Identify every line of the records that contains the string "noch", treating uppercase and lowercase as different, and copy each of those lines.

(MATERIAL SUPPLIED):
★ ★ ★ ★ ★ ★ ★
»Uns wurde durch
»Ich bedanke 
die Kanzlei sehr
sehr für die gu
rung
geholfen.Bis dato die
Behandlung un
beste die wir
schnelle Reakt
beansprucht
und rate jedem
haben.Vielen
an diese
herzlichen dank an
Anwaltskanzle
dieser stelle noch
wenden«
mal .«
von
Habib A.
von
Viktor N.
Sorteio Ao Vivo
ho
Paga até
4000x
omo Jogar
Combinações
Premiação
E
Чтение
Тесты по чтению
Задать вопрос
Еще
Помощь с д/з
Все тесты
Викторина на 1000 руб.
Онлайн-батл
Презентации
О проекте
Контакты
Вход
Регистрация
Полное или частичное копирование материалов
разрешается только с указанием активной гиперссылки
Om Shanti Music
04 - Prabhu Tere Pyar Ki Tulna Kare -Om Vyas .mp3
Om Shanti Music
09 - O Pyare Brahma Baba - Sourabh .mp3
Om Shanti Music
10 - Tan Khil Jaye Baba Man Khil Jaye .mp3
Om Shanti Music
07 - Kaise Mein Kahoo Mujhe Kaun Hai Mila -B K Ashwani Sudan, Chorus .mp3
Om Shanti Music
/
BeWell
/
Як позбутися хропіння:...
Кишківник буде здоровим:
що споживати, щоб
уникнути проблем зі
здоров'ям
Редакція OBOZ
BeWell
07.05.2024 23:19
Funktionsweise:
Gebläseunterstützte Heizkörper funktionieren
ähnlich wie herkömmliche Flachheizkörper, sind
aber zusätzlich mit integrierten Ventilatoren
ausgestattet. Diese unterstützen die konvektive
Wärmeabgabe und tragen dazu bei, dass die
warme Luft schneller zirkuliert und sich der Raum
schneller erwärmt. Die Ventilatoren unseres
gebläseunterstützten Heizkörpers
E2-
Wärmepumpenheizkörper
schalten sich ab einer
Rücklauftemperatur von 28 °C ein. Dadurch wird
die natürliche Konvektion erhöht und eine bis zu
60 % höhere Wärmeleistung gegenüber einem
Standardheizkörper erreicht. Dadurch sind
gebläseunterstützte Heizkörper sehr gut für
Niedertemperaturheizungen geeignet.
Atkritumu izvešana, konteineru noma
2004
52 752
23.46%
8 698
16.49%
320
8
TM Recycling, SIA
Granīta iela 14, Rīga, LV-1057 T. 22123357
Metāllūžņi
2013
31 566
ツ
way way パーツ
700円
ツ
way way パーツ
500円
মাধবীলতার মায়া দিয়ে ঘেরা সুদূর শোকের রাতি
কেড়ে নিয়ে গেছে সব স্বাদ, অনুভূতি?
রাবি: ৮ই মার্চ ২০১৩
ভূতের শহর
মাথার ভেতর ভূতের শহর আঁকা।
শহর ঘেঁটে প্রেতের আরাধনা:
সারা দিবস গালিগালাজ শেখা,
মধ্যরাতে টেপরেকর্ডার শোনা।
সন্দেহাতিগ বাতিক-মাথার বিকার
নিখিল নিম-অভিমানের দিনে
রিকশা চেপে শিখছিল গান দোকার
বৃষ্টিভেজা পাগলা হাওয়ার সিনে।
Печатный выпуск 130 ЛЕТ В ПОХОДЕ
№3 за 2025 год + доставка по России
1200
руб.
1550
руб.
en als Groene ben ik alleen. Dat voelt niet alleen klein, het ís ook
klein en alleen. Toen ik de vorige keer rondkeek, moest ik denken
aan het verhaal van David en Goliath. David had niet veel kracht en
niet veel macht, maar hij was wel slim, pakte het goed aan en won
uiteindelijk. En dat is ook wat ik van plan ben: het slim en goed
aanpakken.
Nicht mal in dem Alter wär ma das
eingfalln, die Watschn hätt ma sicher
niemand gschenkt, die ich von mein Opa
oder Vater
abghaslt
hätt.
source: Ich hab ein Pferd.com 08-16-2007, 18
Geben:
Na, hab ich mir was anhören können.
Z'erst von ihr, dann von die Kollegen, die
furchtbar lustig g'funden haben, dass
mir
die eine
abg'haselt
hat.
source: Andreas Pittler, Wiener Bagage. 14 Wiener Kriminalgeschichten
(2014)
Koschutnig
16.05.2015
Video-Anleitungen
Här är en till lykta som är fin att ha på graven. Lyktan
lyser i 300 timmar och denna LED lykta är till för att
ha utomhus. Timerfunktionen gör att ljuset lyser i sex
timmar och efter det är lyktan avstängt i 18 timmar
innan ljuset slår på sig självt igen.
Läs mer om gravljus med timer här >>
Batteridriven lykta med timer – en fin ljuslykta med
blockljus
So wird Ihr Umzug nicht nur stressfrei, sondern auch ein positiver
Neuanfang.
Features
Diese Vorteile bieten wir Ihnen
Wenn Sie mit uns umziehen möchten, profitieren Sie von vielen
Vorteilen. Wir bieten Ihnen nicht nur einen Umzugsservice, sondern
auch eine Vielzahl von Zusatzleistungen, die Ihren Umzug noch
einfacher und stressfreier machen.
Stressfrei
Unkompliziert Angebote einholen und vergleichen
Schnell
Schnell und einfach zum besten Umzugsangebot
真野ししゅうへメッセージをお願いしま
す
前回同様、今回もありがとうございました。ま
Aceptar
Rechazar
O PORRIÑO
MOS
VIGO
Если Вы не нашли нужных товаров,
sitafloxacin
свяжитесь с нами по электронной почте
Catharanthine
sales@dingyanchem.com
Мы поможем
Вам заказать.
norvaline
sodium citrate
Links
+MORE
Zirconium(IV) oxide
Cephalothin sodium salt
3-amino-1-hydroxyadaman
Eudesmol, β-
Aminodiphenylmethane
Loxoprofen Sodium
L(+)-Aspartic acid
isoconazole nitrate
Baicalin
★ ★ ★ ★ ★ ★ ★
(OUTPUT):
dieser stelle noch
auch eine Vielzahl von Zusatzleistungen, die Ihren Umzug noch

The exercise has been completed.